I was recently asked "Is it better to get any job than keep searching for the job I'd be most suited for?" by a laid off Visa holder.

This is even more straightforward. Yes it is.

I know many who are being hit by layoffs. The situation sucks. I don't think there's any advantage to downplaying this right now whether in your own mind or through advice to others. There's a huge number of tech workers laid off simultaneously and very bluntly you should look for any job that supports your Visa as the priority.


At this point there is no way any software company could justify, legally, hiring someone on an H1B. There are some 40k layoffs in last few months and certainly a large number of those are US citizens. Any company claiming that they can’t find a US citizen with the right skills is lying.


The Visa situation is very bad , but technically for better or worse it’s how the system was designed to work. H1Bs are meant to supplement the domestic supply of certain skills to meet demand. If demand drops (or as is happening with now supply increases) then it becomes hard to justify why one needs to hire an H1B over say someone already eligible for employment. Companies always game the system but it’s going to very hard to suggest one can’t find any SDEs at this point.

On the above I would correct that it’s not “US Citizen” but someone with full employment eligibility, which could be for example a Green Card holder.


As much as I tend to "defend" Europes social systems, when it comes to visas there are some similarities. True, once you are eligible for unemployment benefits in Germany, you can extend you residence title for that period. And then, being herw long enough even more. In case you are not eligible yet, well, things are different. I have quite a few collegues that might face that prospect sooner than they like, and of course the employer is not talking about this, nor are my co-workers necessarily aware of that. Kind of makes me angry with my emoloyer, in my book you do not screw around with peoples lives like that.

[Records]

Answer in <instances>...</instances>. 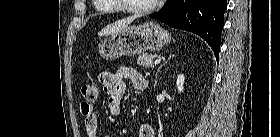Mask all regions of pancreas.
Masks as SVG:
<instances>
[{
    "label": "pancreas",
    "instance_id": "obj_1",
    "mask_svg": "<svg viewBox=\"0 0 280 137\" xmlns=\"http://www.w3.org/2000/svg\"><path fill=\"white\" fill-rule=\"evenodd\" d=\"M154 58H155V55L143 53V54L139 55V57L137 59V64L141 65L143 67L153 68L154 67V63H153Z\"/></svg>",
    "mask_w": 280,
    "mask_h": 137
}]
</instances>
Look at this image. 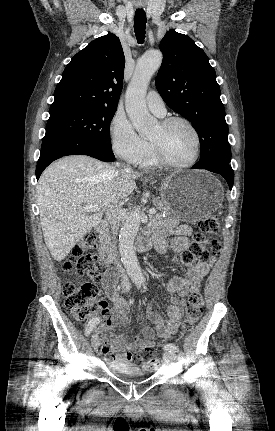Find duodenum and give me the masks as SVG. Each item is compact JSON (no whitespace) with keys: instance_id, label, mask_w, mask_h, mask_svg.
I'll use <instances>...</instances> for the list:
<instances>
[{"instance_id":"duodenum-1","label":"duodenum","mask_w":275,"mask_h":431,"mask_svg":"<svg viewBox=\"0 0 275 431\" xmlns=\"http://www.w3.org/2000/svg\"><path fill=\"white\" fill-rule=\"evenodd\" d=\"M107 222L102 221L98 225V231L102 238L101 247H100V256L105 263H114L116 261V251L113 245L105 238V234L107 231ZM153 243V239L149 236V234H145L138 243V250L140 252L148 251Z\"/></svg>"}]
</instances>
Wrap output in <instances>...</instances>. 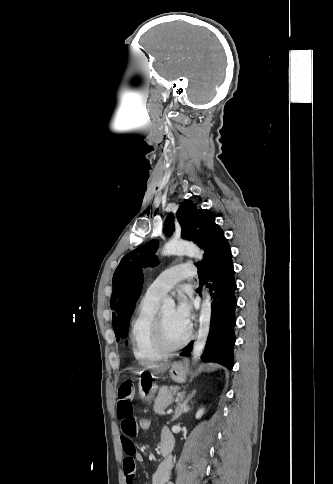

## Problems to solve:
**a.** In the layoffs and work visas discussion, what does one commenter say the phrase "US citizen" should be corrected to?
**b.** Write the next part of the layoffs and work visas discussion, starting after its last sentence.

## Task results:
**a.** Someone with full employment eligibility, such as a Green Card holder.

**b.**
One thing that would be quite reasonable is a longer Visa grace period after losing a job. I don't see what harm this would do. The Visa grace period is currently 50% shorter than a tourist visa to give context.


> There are some 40k layoffs in last few months and certainly a large number of those are US citizens.

That doesn't matter if they all find a new job very quickly, what's more relevant is the unemployment rate. Is it increasing?

At least when it comes to the overall unemployment rate, it seems to be very low when I see articles like this: https://www.businessinsider.com/december-jobs-report-labor-m...

I didn't find IT-specific stats to be fully sure (well it's somewhere on https://www.bls.gov if you're so inclined), but I'd be surprised if the IT industry were much worse (if at all) than the average over all industries.


they've always been lying, the can't find someone with the skills is just a hoop to jump through.


The lie is that they can't find someone with the skills

The truth is that they can't find someone with the skills who will work like a pittance and who will worry about being deported if they leave/get fired.


That would obviously depend on how much you want to maintain your visa.


That is excellent advice, and not one single hint of jargon!

Practicality, in my experience, has always been of tremendous importance.

Also, for me, I tended to take low-paying jobs, if the technology/company interested me, because I wanted to learn.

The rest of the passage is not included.